Het CofI model is een op het sociaal constructivisme gebaseerd model dat leren ziet als een proces van kennis- en betekenisconstructie op basis van samen leren, interactie en dialoog (Garisson et al., 1999; Fiock, 2020). Een proces van “Inquiry” (onderzoekend leren) vormt de kern om tot kennisconstructie en hogere orde leren te komen. Reflectie en interactie zijn daarbij de kernelementen. Volgens de bedenkers van het CofI model biedt juist de online leeromgeving kansen om de kernelementen van reflectie en interactie te versterken en een krachtigere leerervaring te creëren.
Volgens het CofI model dient aan de volgende drie “presences” aandacht te worden besteed om tot een productieve CofI te komen in het onderwijs:
Social Presence: gaat over het ontwerpen, onderhouden en versterken van een veilige leeromgeving waarin vanuit vertrouwen en open communicatie wordt samen geleerd. Relevante aspecten zijn dat studenten zich vrij voelen om zich te uiten (open communicatie), groepscohesie en emotionele binding.
Cognitive Presence: gaat feitelijk over het rondmaken van een leercyclus die leidt tot kennis- en betekenisconstructie gericht op het verwerven van leeruitkomsten. Binnen het CofI model gaat dat met name over “onderzoekend leren” (inquiry) en als cognitief script voor het leerproces wordt het Practical Inquiry Model gehanteerd. Belangrijk is om in het ontwerp en uitvoering van het onderwijs studenten te stimuleren deze leercyclus van Practical Inquiry volledig rond te maken en te herhalen.
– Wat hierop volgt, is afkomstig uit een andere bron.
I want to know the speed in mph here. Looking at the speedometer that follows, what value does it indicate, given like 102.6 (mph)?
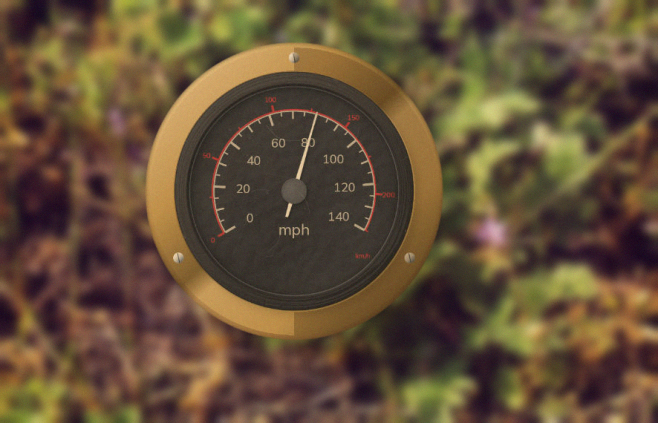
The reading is 80 (mph)
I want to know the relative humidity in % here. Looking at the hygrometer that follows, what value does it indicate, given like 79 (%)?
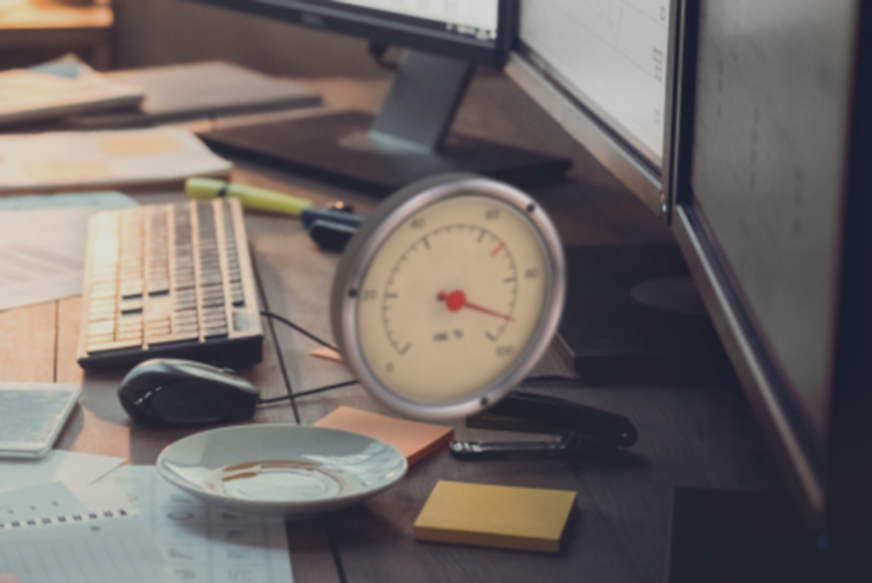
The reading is 92 (%)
Teaching Presence: Het gaat over het ontwerpen, faciliteren en richting geven aan social presence (veilige leeromgeving, groepscohesie, binding) en cognitive presence (rondmaken van de leercylcus / stimuleren van de voortgang van het inquiry proces). Feitelijk gaat het hier om je onderwijsontwerp en didactiek en waarop die gericht moet zijn. Hoe wordt het leren effectief uitgelokt, begeleid en ondersteund? Dit laatste vinden we een sterk handvat voor de praktijk.
Naar onze mening zouden er ook andere modellen invulling kunnen geven aan de cognitive presence. Immers, er zijn meerdere vormen van leren en vraag is op welke vorm je meer of minder accent legt. Het Practical Inquiry Model is wel gevarieerd doordat het verschillende typen van leren bevat (niet alleen inquiry, zie ook de 6 learning types van Laurillard). Het is wel belangrijk daarbij dat docenten een gedeeld idee hebben van wat leren is en hoe ze dit willen stimuleren, zodat ze ook doelgericht kunnen stimuleren tot het rondmaken van een dergelijk proces of cyclus. Een model of cognitief script zoals het practical inquiry model kan dan een sterk handvat zijn.
In een blended of online setting lijken de accenten van wat belangrijk is qua ontwerp en didactiek te verschuiven. De coronacrisis en daarbij het wegvallen van het fysieke onderwijs en sterke focus op online leren maakt ons bewust van het feit dat groepsbinding belangrijk is en we zoeken naar vormen om dit anders of beter vorm te geven. Ook appelleert het leren online aan nieuwe rollen, denk bijvoorbeeld aan de rol van de docent als moderator.